**FRAGMENTO**
Miembro fundador de El Colegio Nacional y Premio Nacional de
Artes en 1946, practicó también el grabado y la litografía. Dejó, además, una
abundante obra de caballete, caracterizada por la soltura de su técnica y sus
pinceladas amplias y prolongadas; sus lienzos parecen a veces una sinfonía de
tonos oscuros y sombríos, mientras en otras ocasiones su paleta opta por un
colorido brillante y casi explosivo.
Entre sus cuadros más significativos hay que mencionar La hora del chulo, de 1913,
buena muestra de su primer interés por los ambientes sórdidos de la capital; Combate, de 1920, y Cristo destruye su cruz,
pintado en 1943, obra de revelador título que pone de manifiesto la actitud
vital e ideológica que informó toda la vida del artista. De entre sus últimas
producciones en caballete, el Museo de Arte Carrillo, en México D. F., alberga
una Resurrección de Lázaro,
pintada en 1947, casi al final de su vida.

**DATOS PROPORCIONADOS**
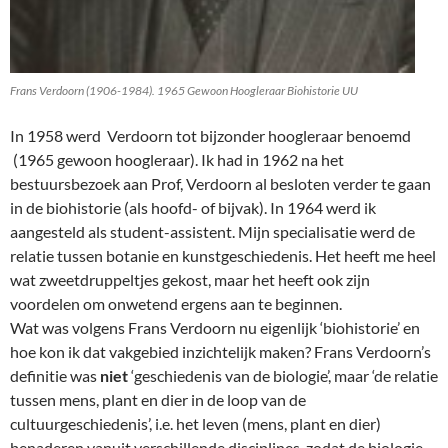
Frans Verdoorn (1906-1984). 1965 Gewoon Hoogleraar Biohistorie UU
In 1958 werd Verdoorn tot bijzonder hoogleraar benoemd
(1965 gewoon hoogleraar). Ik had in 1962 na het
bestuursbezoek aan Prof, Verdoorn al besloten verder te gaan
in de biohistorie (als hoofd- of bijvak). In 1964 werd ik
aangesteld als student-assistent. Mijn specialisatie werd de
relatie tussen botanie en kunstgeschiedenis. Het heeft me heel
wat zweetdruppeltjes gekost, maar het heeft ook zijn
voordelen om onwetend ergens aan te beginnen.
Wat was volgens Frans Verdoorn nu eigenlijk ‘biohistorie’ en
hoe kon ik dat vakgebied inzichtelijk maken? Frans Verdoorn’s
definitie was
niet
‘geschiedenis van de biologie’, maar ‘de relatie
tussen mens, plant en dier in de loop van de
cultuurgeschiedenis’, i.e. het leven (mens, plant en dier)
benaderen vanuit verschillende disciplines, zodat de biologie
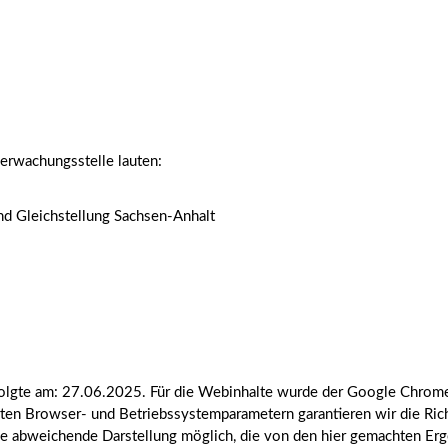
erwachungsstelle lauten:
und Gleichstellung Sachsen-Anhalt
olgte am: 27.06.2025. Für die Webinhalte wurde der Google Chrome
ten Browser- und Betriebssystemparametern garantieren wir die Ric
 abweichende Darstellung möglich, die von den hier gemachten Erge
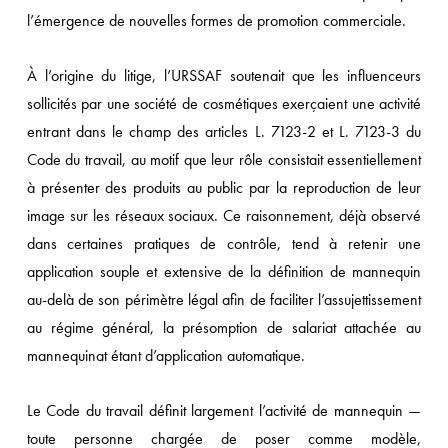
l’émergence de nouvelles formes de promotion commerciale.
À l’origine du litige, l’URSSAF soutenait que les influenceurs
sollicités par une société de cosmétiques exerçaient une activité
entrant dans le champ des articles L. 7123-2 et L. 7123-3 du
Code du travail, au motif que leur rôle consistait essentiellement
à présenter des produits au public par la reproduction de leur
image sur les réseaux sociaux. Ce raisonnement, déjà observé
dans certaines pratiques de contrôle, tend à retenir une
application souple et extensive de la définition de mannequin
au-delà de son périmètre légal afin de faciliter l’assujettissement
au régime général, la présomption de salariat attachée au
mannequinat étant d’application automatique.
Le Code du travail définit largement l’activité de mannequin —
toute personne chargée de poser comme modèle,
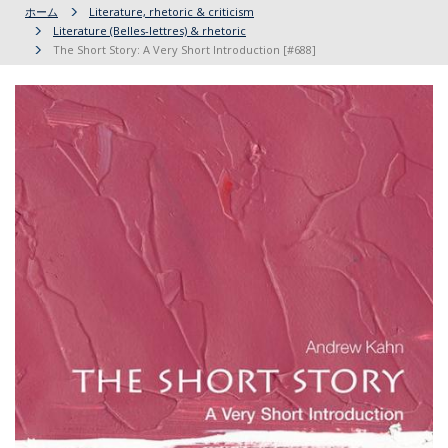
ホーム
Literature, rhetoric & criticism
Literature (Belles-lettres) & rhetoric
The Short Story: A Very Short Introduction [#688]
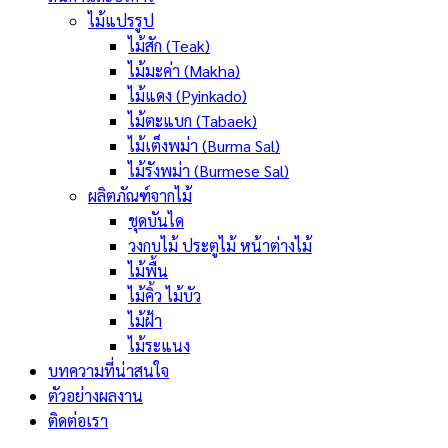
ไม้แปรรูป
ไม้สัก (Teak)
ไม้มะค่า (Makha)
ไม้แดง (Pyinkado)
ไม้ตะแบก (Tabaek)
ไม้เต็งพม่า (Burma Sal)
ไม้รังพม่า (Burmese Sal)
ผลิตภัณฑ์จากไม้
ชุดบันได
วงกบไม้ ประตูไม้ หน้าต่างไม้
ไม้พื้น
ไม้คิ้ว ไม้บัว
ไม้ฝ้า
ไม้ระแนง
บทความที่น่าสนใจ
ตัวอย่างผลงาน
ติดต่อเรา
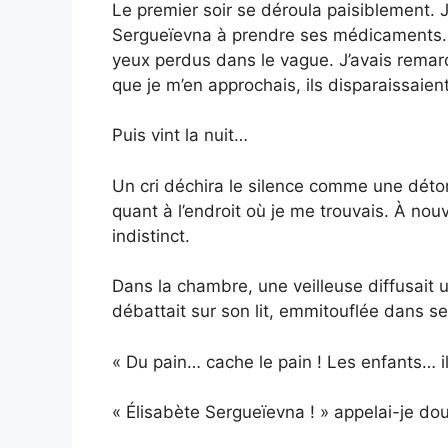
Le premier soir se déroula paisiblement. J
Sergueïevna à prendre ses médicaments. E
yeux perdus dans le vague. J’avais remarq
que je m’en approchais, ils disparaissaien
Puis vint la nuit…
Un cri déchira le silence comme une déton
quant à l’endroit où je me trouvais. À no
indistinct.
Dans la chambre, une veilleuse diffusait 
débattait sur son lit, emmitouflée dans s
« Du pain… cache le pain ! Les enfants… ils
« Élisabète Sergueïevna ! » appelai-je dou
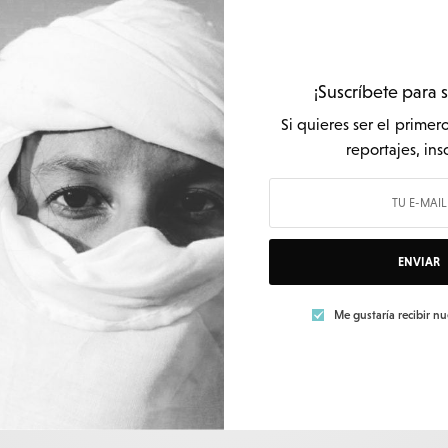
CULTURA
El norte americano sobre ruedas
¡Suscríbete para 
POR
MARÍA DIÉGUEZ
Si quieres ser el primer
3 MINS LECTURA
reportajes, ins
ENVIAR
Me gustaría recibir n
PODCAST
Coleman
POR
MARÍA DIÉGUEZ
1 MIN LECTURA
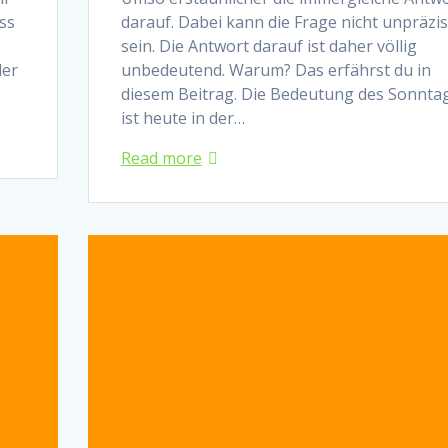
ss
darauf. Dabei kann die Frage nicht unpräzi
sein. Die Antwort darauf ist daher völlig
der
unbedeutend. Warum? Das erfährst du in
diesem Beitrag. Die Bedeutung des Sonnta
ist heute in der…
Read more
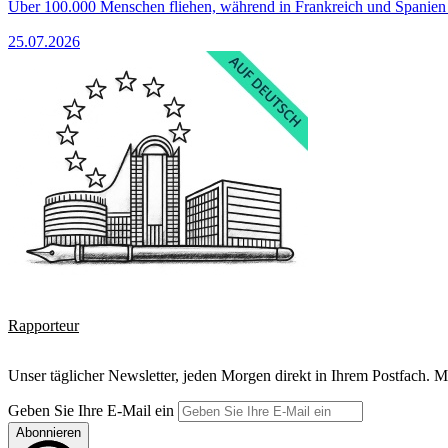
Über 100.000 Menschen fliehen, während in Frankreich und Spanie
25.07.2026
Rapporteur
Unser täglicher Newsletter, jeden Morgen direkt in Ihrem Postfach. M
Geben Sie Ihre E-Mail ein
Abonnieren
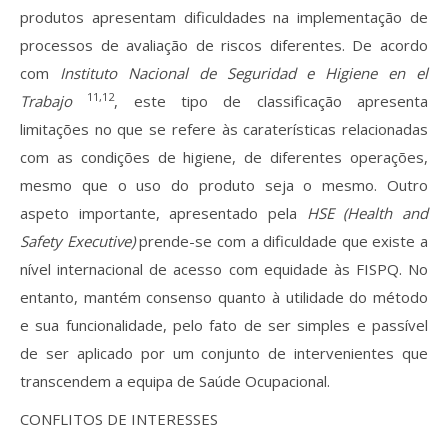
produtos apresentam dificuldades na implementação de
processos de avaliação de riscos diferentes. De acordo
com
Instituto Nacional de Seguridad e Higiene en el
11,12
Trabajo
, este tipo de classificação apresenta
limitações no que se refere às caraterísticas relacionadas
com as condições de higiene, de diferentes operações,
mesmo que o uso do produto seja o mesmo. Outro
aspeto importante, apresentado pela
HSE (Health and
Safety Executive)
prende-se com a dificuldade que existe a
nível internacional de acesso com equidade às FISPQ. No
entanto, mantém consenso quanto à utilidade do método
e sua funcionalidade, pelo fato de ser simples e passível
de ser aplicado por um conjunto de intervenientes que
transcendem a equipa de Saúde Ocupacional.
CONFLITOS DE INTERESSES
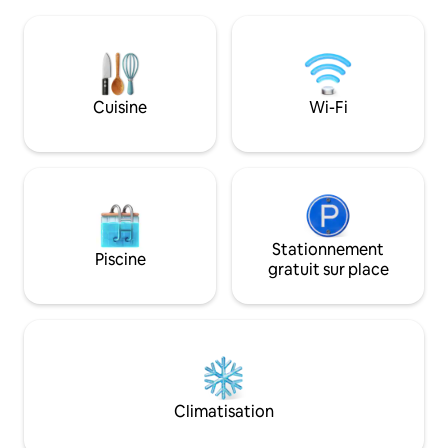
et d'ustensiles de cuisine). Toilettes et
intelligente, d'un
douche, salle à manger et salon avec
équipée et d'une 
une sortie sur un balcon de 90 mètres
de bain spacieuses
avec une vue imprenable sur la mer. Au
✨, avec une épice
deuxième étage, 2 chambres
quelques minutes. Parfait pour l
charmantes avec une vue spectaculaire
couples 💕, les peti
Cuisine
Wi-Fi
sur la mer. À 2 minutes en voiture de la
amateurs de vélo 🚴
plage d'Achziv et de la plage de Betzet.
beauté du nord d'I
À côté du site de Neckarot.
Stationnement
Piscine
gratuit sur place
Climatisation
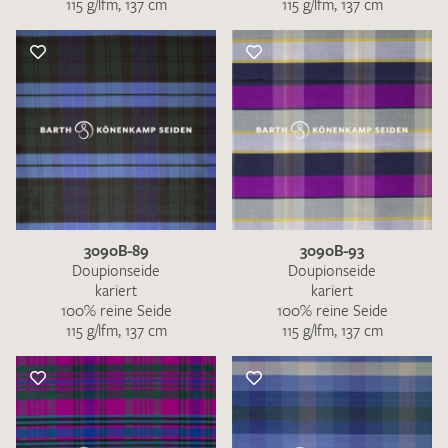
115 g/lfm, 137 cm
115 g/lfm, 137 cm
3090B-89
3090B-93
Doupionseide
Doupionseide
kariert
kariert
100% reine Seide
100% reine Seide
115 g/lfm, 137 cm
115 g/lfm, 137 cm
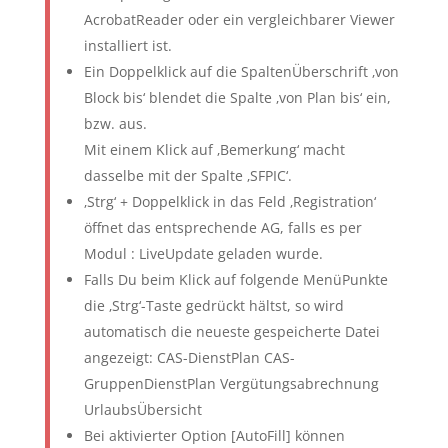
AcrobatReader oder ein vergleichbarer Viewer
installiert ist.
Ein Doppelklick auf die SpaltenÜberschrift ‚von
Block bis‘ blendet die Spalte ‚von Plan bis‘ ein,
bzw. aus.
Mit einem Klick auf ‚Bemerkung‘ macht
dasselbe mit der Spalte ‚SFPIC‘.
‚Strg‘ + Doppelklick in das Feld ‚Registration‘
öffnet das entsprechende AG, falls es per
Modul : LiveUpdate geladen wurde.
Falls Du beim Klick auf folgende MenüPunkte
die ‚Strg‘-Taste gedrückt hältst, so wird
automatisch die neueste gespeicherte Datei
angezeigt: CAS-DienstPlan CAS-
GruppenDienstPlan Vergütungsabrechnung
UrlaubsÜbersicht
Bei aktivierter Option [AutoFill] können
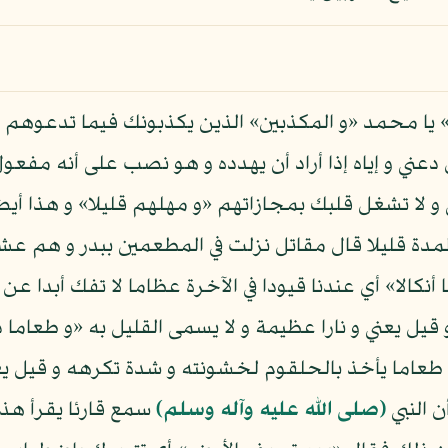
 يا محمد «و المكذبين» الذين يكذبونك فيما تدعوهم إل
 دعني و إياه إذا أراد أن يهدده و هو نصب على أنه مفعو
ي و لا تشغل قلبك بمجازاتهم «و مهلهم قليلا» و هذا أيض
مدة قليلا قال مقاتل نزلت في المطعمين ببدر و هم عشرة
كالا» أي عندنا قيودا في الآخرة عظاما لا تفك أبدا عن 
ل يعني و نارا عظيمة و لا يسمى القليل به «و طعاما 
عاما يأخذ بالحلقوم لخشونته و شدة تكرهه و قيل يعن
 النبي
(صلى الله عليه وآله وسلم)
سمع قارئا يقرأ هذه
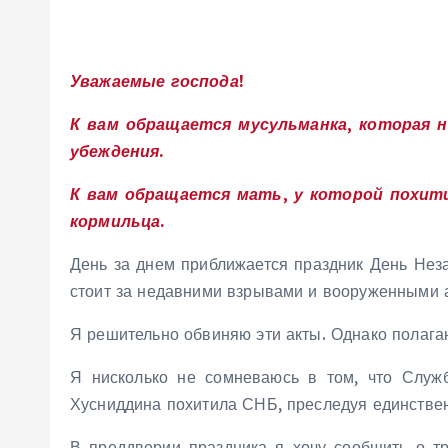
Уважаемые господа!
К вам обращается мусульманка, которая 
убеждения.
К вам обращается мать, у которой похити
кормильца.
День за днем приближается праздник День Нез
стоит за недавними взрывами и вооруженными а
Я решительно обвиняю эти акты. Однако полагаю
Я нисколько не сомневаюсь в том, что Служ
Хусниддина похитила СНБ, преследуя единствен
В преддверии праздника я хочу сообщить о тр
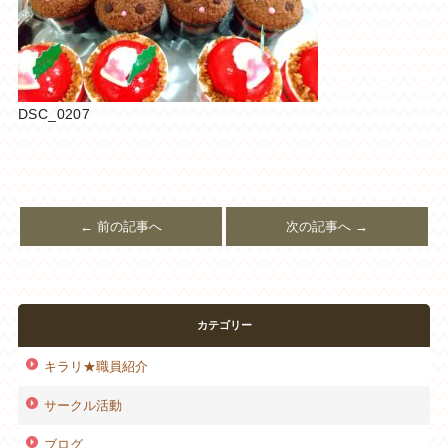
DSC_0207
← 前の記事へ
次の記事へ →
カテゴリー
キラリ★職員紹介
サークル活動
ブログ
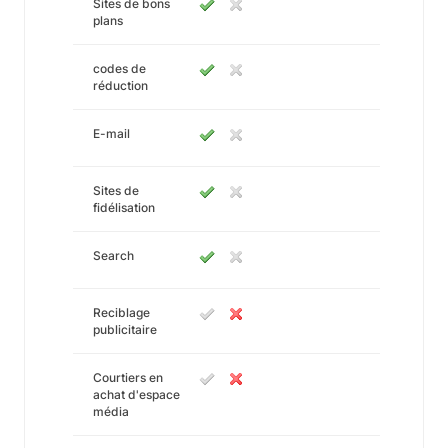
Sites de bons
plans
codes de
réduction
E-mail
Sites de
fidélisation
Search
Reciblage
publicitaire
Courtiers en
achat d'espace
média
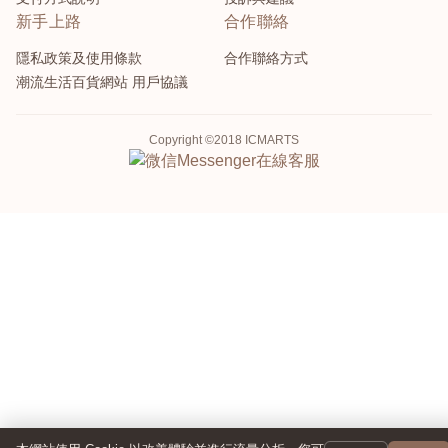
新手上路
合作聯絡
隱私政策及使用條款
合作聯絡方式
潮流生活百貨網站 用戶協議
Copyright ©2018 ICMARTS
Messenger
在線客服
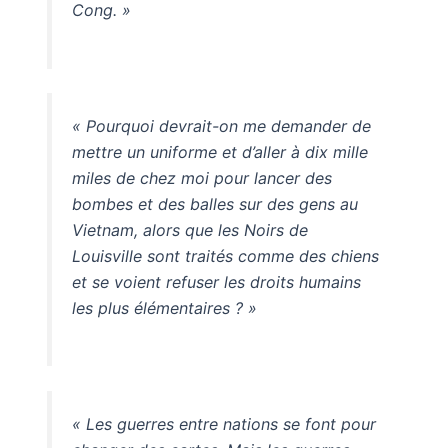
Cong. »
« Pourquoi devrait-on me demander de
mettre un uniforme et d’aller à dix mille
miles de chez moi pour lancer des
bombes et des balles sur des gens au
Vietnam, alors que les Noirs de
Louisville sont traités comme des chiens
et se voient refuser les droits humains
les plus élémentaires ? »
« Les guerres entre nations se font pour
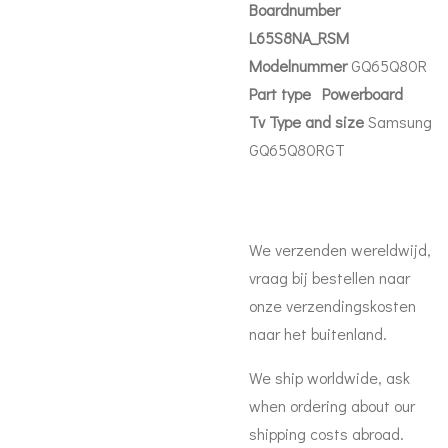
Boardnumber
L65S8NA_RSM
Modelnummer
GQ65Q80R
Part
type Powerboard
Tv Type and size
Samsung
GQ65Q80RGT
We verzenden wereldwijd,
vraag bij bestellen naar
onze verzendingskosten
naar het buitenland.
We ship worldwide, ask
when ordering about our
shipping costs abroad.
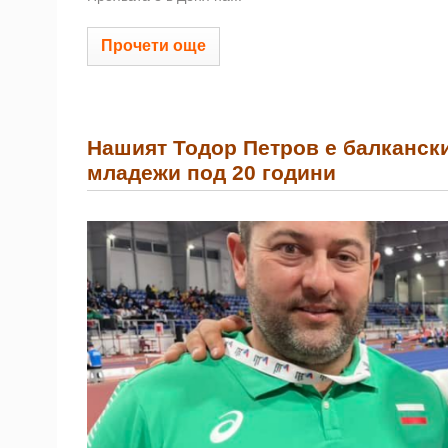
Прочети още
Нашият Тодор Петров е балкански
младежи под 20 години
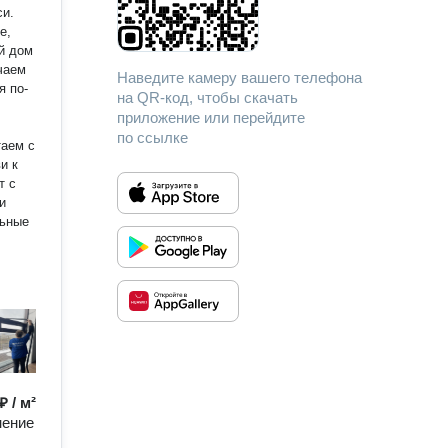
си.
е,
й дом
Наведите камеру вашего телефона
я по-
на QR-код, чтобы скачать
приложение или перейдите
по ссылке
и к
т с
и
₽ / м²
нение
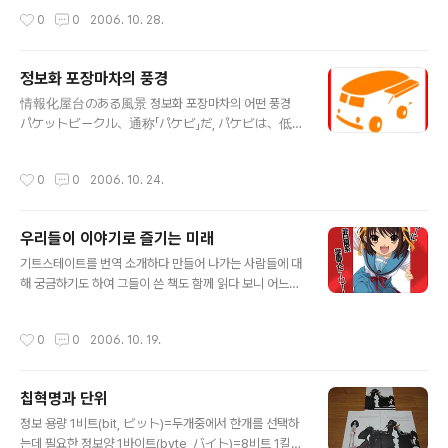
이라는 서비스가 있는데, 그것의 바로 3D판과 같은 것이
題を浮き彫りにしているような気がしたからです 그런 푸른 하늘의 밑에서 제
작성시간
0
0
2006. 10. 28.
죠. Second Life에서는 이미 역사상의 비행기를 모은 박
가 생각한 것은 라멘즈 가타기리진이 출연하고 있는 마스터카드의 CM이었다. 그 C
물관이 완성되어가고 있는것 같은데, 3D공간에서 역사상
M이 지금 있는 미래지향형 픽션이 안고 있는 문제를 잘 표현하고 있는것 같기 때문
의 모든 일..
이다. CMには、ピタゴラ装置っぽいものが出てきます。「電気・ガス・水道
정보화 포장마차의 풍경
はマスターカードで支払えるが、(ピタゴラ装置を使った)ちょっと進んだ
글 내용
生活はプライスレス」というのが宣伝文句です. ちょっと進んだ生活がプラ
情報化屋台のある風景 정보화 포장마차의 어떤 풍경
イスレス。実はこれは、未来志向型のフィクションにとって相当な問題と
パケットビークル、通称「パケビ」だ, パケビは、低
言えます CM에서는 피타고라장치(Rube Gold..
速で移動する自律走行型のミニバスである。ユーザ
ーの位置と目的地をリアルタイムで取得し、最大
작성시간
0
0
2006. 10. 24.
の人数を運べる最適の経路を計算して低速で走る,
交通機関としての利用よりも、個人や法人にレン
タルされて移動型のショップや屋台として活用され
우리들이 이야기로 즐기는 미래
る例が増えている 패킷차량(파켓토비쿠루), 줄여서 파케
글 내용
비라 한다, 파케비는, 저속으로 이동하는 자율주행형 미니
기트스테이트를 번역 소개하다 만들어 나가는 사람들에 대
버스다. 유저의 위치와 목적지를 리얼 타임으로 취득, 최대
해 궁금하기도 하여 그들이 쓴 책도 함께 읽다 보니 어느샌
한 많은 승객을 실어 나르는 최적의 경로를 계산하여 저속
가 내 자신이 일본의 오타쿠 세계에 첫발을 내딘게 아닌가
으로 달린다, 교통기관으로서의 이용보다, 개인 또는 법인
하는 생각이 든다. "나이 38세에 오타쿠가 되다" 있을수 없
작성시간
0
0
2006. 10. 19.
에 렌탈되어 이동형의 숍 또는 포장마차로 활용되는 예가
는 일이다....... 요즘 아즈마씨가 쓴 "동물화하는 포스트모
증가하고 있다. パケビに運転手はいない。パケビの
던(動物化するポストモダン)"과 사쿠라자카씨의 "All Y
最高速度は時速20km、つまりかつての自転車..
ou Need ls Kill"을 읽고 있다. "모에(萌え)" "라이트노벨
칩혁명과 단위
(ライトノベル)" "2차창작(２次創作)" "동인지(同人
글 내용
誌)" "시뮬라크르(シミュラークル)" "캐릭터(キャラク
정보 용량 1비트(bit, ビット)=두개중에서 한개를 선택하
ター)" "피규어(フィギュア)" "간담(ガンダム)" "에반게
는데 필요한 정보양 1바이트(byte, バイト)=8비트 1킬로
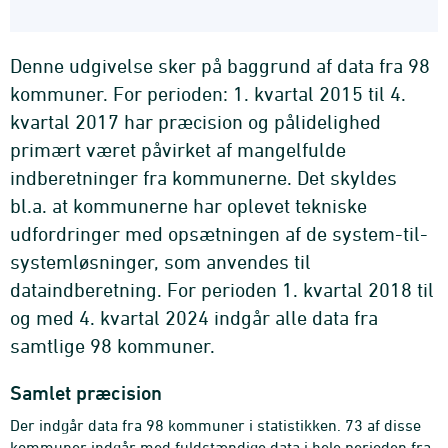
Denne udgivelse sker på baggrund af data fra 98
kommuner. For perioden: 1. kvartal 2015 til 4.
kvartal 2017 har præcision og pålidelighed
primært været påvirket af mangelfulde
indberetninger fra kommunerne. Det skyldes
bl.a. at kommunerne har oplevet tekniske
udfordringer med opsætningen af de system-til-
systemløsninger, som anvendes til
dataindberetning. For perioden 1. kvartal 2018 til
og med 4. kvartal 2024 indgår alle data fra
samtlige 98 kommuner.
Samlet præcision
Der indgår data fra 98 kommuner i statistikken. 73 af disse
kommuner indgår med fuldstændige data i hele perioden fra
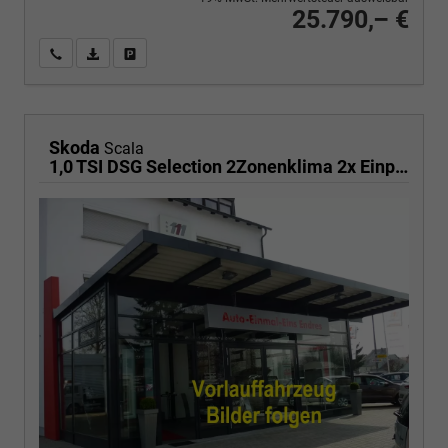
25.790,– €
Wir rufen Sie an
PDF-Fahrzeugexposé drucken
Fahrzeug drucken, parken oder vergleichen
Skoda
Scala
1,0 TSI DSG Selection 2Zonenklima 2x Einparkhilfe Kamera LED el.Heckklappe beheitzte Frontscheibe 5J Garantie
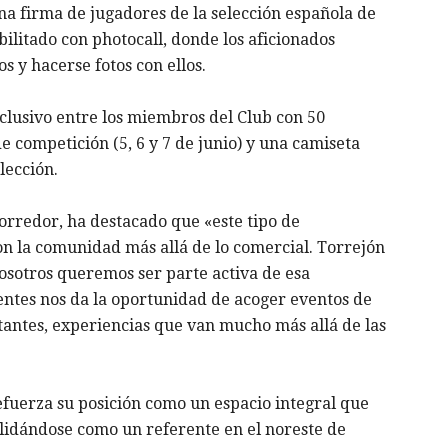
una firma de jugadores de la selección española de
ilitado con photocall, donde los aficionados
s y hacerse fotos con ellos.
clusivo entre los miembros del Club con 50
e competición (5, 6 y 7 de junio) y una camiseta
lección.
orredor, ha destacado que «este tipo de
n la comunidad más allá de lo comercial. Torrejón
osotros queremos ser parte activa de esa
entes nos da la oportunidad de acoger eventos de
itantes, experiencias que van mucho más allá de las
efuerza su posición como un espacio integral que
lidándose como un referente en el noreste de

**INSTRUCCIONES**
(A) Cita del fragmento sobre la obra del pintor el pasaje que empieza en las palabras "Miembro fundador de" y se detiene después de "y casi explosivo.".
(B) Prolonga el fragmento sobre la obra del pintor a partir de su última oración.

**RESULTADOS ESPERADOS**
(A)
Miembro fundador de El Colegio Nacional y Premio Nacional de
Artes en 1946, practicó también el grabado y la litografía. Dejó, además, una
abundante obra de caballete, caracterizada por la soltura de su técnica y sus
pinceladas amplias y prolongadas; sus lienzos parecen a veces una sinfonía de
tonos oscuros y sombríos, mientras en otras ocasiones su paleta opta por un
colorido brillante y casi explosivo.

(B)
En la producción de sus años postreros puede advertirse un
afán innovador, un deseo de experimentar con nuevas técnicas, que se refleja en
el mural La Alegoría nacional,
en cuya realización utilizó fragmentos metálicos incrustados en el hormigón. Su
aportación a la pintura nacional y la importancia de su figura artística
decidieron al presidente Miguel Alemán ordenar que sus restos recibieran
sepultura en el Panteón de los Hombres Ilustres.